**TO-DO LIST**:
a: Using the ADempiere import guide below, decide whether each statement agrees with it: (i) In fixed position data, every field needs an End No. (ii) Mandatory fields that have the same value in every row are best set as a Constant Value in the Import Loader Format. (iii) The test text file has to be saved in <ADEMPIERE_HOME>\data\import. Answer yes or no for each, and quote the guide's deciding words.
b: Pick up the ADempiere import guide after its last sentence and write the next part.

**SOURCE EXTRACT**:

──────────────────────────────

In another actual example, an ADempiere installation replaced a POS/AR system that was run in parallel with Quickbooks. Here the issues was that the POS system and Quickbooks used different customer formats entirely. Linking was performed based on the corporate memory of the book keeper. ADempiere was loaded with Business Partners from Quickbooks but the AR invoices and payments had to use translation tables to ensure the debits and credits were charged to the correct accounts. In addition the Quickbooks chart of accounts was different than the ADempiere chart of accounts so translation was also required when importing trial balances and journal entries.
In practical terms, the intermediate table could be another spreadsheet in your import data workbook where the final import data spreadsheet uses the VLookup() function to find the ADempiere key based on the key values in the spreadsheet with the raw data.
Mandatory and Optional Fields
For advice on which fields are mandatory or optional, see the help for the individual Import windows. Mandatory fields have to be included in the imported data.
If the mandatory fields have the same value in all the data rows, its a good idea to add these to your spreadsheet and not use a Constant Value in the Import Loader Format. Then all the data for your import is coming from one place, your data file.
Defining the Import Loader Format
As mentioned above, the Import Loader will accept comma separated (CSV), a custom separator character, fixed position or tab separated data.
Fixed Position
Fixed position data is treated differently than the other three and the meaning of the Start No changes from the column of data to the character count in the data. Also, when Fixed position data is used, each field requires an End No. To test the fixed position data import, create a text file (txt) with the following lines:
and save the file in <ADEMPIERE_HOME>\data\import. (This is for convenience. You can save it anywhere.) The first two lines are there only to help with the column numbering.
Next, create an Import File Format with the following fields:
Import Format Tab
Name: Test
Table: I_BPartner
Format: Fixed Position
Format Field Tab
Seq: 10, Name: Name, Column: Name_Name, Data Type: String, Start No: 4, End No: 23
Seq: 20, Name: Assistant, Column: Name2_Name2, Data Type: String, Start No: 59, End No: 70
Then open the System Admin -> Data -> Data Import menu Import File Loader form. Click on the button Select file to load and find the text file you created above.

──────────────────────────────

**RECORDED DATA**:

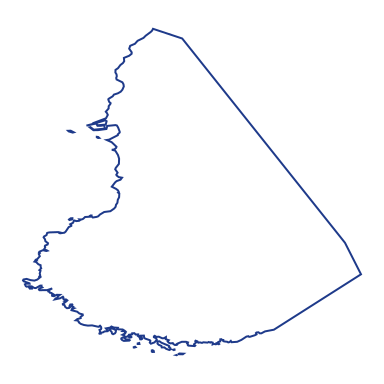 Sandgerðisbær, Suðurnes, Iceland (Equal Earth projection)
{"feature_id": "244011B94929237668673", "entity_name": "Sandgerðisbær", "entity_type": "district", "adm_level": 2, "iso_a3": "ISL", "parent_name": "Iceland", "parent_adm1": "Suðurnes", "projection": "equal_earth", "projection_center": [-22.71, 64.01], "detail": "fine", "context": "isolated", "style": "outline", "palette": "blue", "viewbox_px": 384, "rotation_deg": 0, "n_neighbors": 0, "source": "geoboundaries", "source_scale": "gbopen_adm2", "svg_char_len": 5913}
<svg xmlns="http://www.w3.org/2000/svg" viewBox="0 0 384 384"><path d="M345.0,242.8L182.2,38.5L153.0,28.8L152.1,30.6L150.8,31.9L145.7,35.7L143.5,37.9L137.6,40.8L134.9,43.8L130.2,45.8L129.2,48.7L131.7,52.3L131.6,53.8L129.1,55.8L123.9,57.9L124.2,61.2L123.8,61.8L122.9,63.1L120.4,65.0L118.0,68.2L115.5,69.9L115.4,72.5L116.5,74.3L116.8,76.2L116.2,78.0L116.6,79.5L122.4,82.3L123.5,84.3L123.8,86.5L122.4,89.7L120.7,91.7L117.9,93.3L113.9,94.6L112.7,96.3L108.5,98.9L108.3,99.6L109.2,101.9L110.6,103.1L110.5,103.7L108.7,106.2L108.6,108.5L105.8,111.7L106.9,113.0L107.8,114.9L106.0,118.3L93.2,123.1L92.2,124.1L86.4,125.6L95.8,123.6L95.4,123.3L105.2,120.3L106.6,121.2L105.7,124.6L97.2,125.3L97.5,125.8L100.8,125.8L104.1,125.2L104.9,128.6L93.8,129.7L90.4,127.1L89.7,127.3L93.4,130.2L98.2,130.1L106.4,129.0L107.3,125.9L115.5,125.1L116.9,125.5L118.1,127.5L119.7,131.7L119.7,132.5L117.8,134.4L117.8,135.2L109.2,139.6L106.8,140.0L111.7,142.2L116.5,146.8L116.1,147.9L114.3,149.4L111.8,149.8L115.0,150.5L115.7,151.3L118.0,155.1L119.1,158.7L118.9,163.9L115.7,168.0L115.2,169.3L117.6,172.7L116.3,174.8L116.7,175.5L118.7,177.1L122.0,177.7L120.5,179.7L116.6,181.1L115.2,182.3L111.8,186.7L116.1,188.9L118.0,190.4L118.8,192.0L118.1,192.6L119.3,193.5L119.1,197.3L117.8,199.8L117.4,202.8L116.0,204.8L115.6,206.8L114.2,208.5L110.4,211.2L104.2,212.0L100.0,214.5L98.2,216.3L96.6,216.9L92.8,217.5L91.3,216.1L91.5,215.5L90.8,215.4L89.9,215.9L90.2,216.7L85.1,217.0L83.2,218.8L81.6,219.5L79.5,219.4L80.1,220.1L79.1,220.8L76.3,221.1L74.5,220.5L73.9,220.8L73.1,222.7L70.3,224.2L71.3,225.1L71.3,225.9L68.7,227.1L65.6,231.7L64.4,232.7L60.1,233.3L59.6,233.1L60.1,232.5L58.3,232.1L49.3,232.4L47.2,232.9L46.5,235.1L44.0,236.5L43.6,237.3L45.0,239.3L45.4,241.2L48.0,243.2L47.6,244.5L45.1,245.6L44.8,246.2L45.2,247.5L44.1,249.2L44.3,249.7L46.6,250.2L47.4,250.7L46.3,251.0L42.9,250.2L39.4,251.7L39.0,252.4L39.8,253.1L38.8,254.0L39.8,256.2L37.3,259.1L36.1,259.6L36.7,260.4L35.3,260.6L34.5,261.6L36.1,262.0L38.4,264.3L40.6,265.2L40.7,267.2L41.2,268.3L39.4,270.1L40.5,270.8L39.7,273.5L40.2,275.2L39.5,276.3L40.2,276.3L40.6,276.9L37.3,279.6L34.4,280.6L30.5,280.1L26.6,278.9L23.5,279.5L23.0,280.4L23.7,281.3L29.5,283.3L29.6,283.7L26.4,283.6L24.9,284.3L25.8,286.2L26.7,286.7L29.3,286.2L31.8,286.4L34.1,287.9L35.8,288.1L40.2,285.6L41.5,285.6L41.4,286.6L42.3,287.4L39.4,288.5L38.9,289.6L39.5,290.2L47.2,290.1L52.2,288.4L49.1,290.2L48.4,291.5L49.7,292.1L49.9,292.7L51.4,293.0L53.7,294.5L52.0,295.1L52.2,295.9L54.0,296.2L56.7,294.8L59.8,294.9L57.7,296.5L57.7,297.8L55.6,298.4L54.8,299.4L60.1,298.3L62.9,296.7L63.4,297.3L63.1,298.2L63.6,299.3L66.2,299.5L67.1,300.2L64.9,301.2L66.0,301.6L62.8,304.0L62.9,304.6L64.4,305.0L65.3,307.0L67.0,308.2L69.0,308.0L69.9,307.4L69.4,306.2L70.3,304.5L72.2,304.4L72.4,304.7L71.7,306.3L73.2,306.8L72.7,307.7L74.1,308.2L71.9,309.1L71.5,310.2L77.2,311.7L79.4,313.5L82.7,314.4L82.8,315.3L80.6,316.8L80.7,318.1L77.3,319.1L75.8,320.3L77.6,320.5L78.8,321.7L78.8,322.4L80.8,323.9L84.0,325.0L87.9,325.6L92.1,325.4L98.4,326.8L99.6,326.5L99.7,325.8L100.1,325.7L101.1,327.0L101.3,328.4L100.9,329.3L99.5,329.9L100.4,332.9L99.4,333.4L99.5,333.7L100.8,333.6L100.8,332.7L102.9,332.4L104.6,331.4L107.7,331.2L108.0,330.8L105.9,328.4L110.1,327.6L111.4,326.5L113.8,327.5L117.8,327.8L117.3,328.8L118.0,329.3L122.7,329.5L123.8,330.2L122.7,331.1L125.4,331.3L125.9,331.9L125.0,332.7L125.2,333.4L122.5,334.8L124.3,335.4L124.4,336.4L124.9,336.9L126.8,336.8L128.0,336.0L129.4,337.6L130.8,337.5L131.4,337.0L129.5,334.7L132.2,334.3L132.2,333.3L134.4,333.2L135.6,334.5L138.0,334.4L137.7,335.8L139.5,337.2L140.2,339.3L141.2,339.4L142.1,338.9L142.2,338.3L140.4,335.7L143.9,335.6L144.2,337.8L145.2,338.6L149.9,340.2L150.4,340.9L149.8,342.6L150.9,343.7L154.5,342.4L156.8,339.8L156.1,338.3L153.9,337.2L153.9,336.4L154.7,335.8L156.4,336.9L158.8,336.7L162.3,338.3L164.0,338.2L165.9,337.1L165.8,339.2L168.7,340.2L167.6,341.3L168.6,342.6L170.5,343.4L172.8,343.1L173.4,344.1L175.0,345.0L176.8,344.9L177.2,344.5L176.8,344.0L177.2,343.7L181.8,341.8L186.1,341.8L187.9,342.4L187.1,343.5L187.9,344.1L187.8,345.1L188.3,345.6L194.7,346.1L195.2,345.6L194.0,344.7L194.2,344.0L196.4,342.2L195.3,341.1L195.6,340.7L197.5,341.4L198.3,342.7L199.9,342.4L202.0,342.9L203.3,342.3L207.6,342.6L208.7,342.0L210.3,342.6L211.0,342.1L212.7,342.6L212.6,344.4L213.7,343.9L215.9,344.3L216.5,344.0L216.4,343.2L216.8,343.1L218.3,344.2L218.9,344.2L219.2,344.0L217.9,342.4L218.4,341.9L220.2,341.4L220.3,339.3L221.4,339.2L222.0,339.9L223.3,340.0L223.3,341.1L224.1,341.4L227.3,341.8L228.2,342.4L229.5,342.1L230.8,340.9L231.6,342.2L237.2,341.8L241.4,339.9L246.4,336.6L248.4,336.2L249.0,336.8L249.9,336.8L255.0,335.2L256.5,334.4L255.9,333.1L256.5,332.5L258.5,332.3L259.7,333.3L261.4,333.3L265.0,331.4L273.9,329.7L361.0,274.3L345.0,242.8ZM169.0,347.1L169.3,346.4L168.9,345.8L161.4,342.7L159.5,341.3L158.1,341.4L157.5,342.0L157.5,343.6L158.7,344.8L161.4,345.9L161.7,347.4L164.4,347.4L166.1,348.8L169.3,350.0L170.5,349.4L170.6,348.4L169.0,347.1ZM113.1,334.2L115.0,333.3L115.7,332.2L116.0,330.3L113.3,328.8L111.8,328.6L109.6,329.0L109.3,329.6L111.6,331.8L112.0,333.5L113.1,334.2ZM129.3,340.6L129.7,340.2L129.0,339.7L125.9,339.3L123.8,337.6L122.9,337.4L121.3,338.4L121.3,339.1L122.2,340.1L123.9,340.9L129.3,340.6ZM73.8,132.3L70.7,130.7L68.1,130.8L68.7,131.4L72.7,132.6L73.8,132.3ZM69.4,220.0L72.4,219.3L72.4,218.2L70.7,218.3L69.0,219.5L69.4,220.0ZM182.8,354.3L183.6,353.7L179.4,353.5L178.0,354.2L182.8,354.3ZM153.9,351.9L153.7,350.9L152.6,350.2L151.8,350.4L151.8,351.6L152.3,352.0L153.9,351.9ZM32.0,288.6L32.1,288.0L31.3,287.7L29.4,288.0L29.8,288.6L32.0,288.6ZM139.4,344.0L139.2,343.0L137.7,343.4L137.7,344.0L139.4,344.0ZM99.2,137.9L98.2,137.0L96.8,136.8L96.8,137.3L98.1,138.0L99.2,137.9ZM135.6,347.2L135.1,346.7L133.0,347.4L134.1,347.6L135.6,347.2ZM174.6,349.8L174.5,349.4L173.1,349.7L173.8,350.1L174.6,349.8ZM176.7,355.2L177.5,354.7L176.3,355.1L176.7,355.2Z" fill="none" stroke="#1e3a8a" stroke-width="2"/></svg>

──────────────────────────────

**ANSWERS TO THE EXERCISES**:
a:
(i) Yes: "when Fixed position data is used, each field requires an End No."
(ii) No: "its a good idea to add these to your spreadsheet and not use a Constant Value in the Import Loader Format."
(iii) No: "(This is for convenience. You can save it anywhere.)"

b:
Next, click on the button labeled Import Format and select the Import File Format "Test" you created above.
Using the < and > buttons, move to the third line. You should see the name and name2 fields filled as shown below:
Delimited Data
Delimited data using CSV, tab or other customer separator character is interpreted in columns of data.
The Start No is the column number with the left most column being 1. Any column with Start No = 0 will be ignored.
Each data line is read sequentially to find the delimiters.
If fields include the delimiter character, ensure they are surrounded by double quotes ("). Double quotes can be included in the data by using them twice (""). For example: a CSV line of "Artikel,bez","Artikel,""nr""",DEM,EUR results in four data fields:
Artikel,bez
Artikel,"nr"
DEM
EUR
Comments
Any field data enclosed in square brackets '[' or ']' will be interpreted as a comment and ignored. The data for that field will be set to a null string. Only the first and last characters are tested.
Dates
Date data is read as a string and converted to a timestamp without milliseconds (YYYY-MM-DD HH24:MI:SS). The Data Format field is used to set the format of the date data using the Java class SimpleDateFormat. See the link for the wide variety of format patterns available.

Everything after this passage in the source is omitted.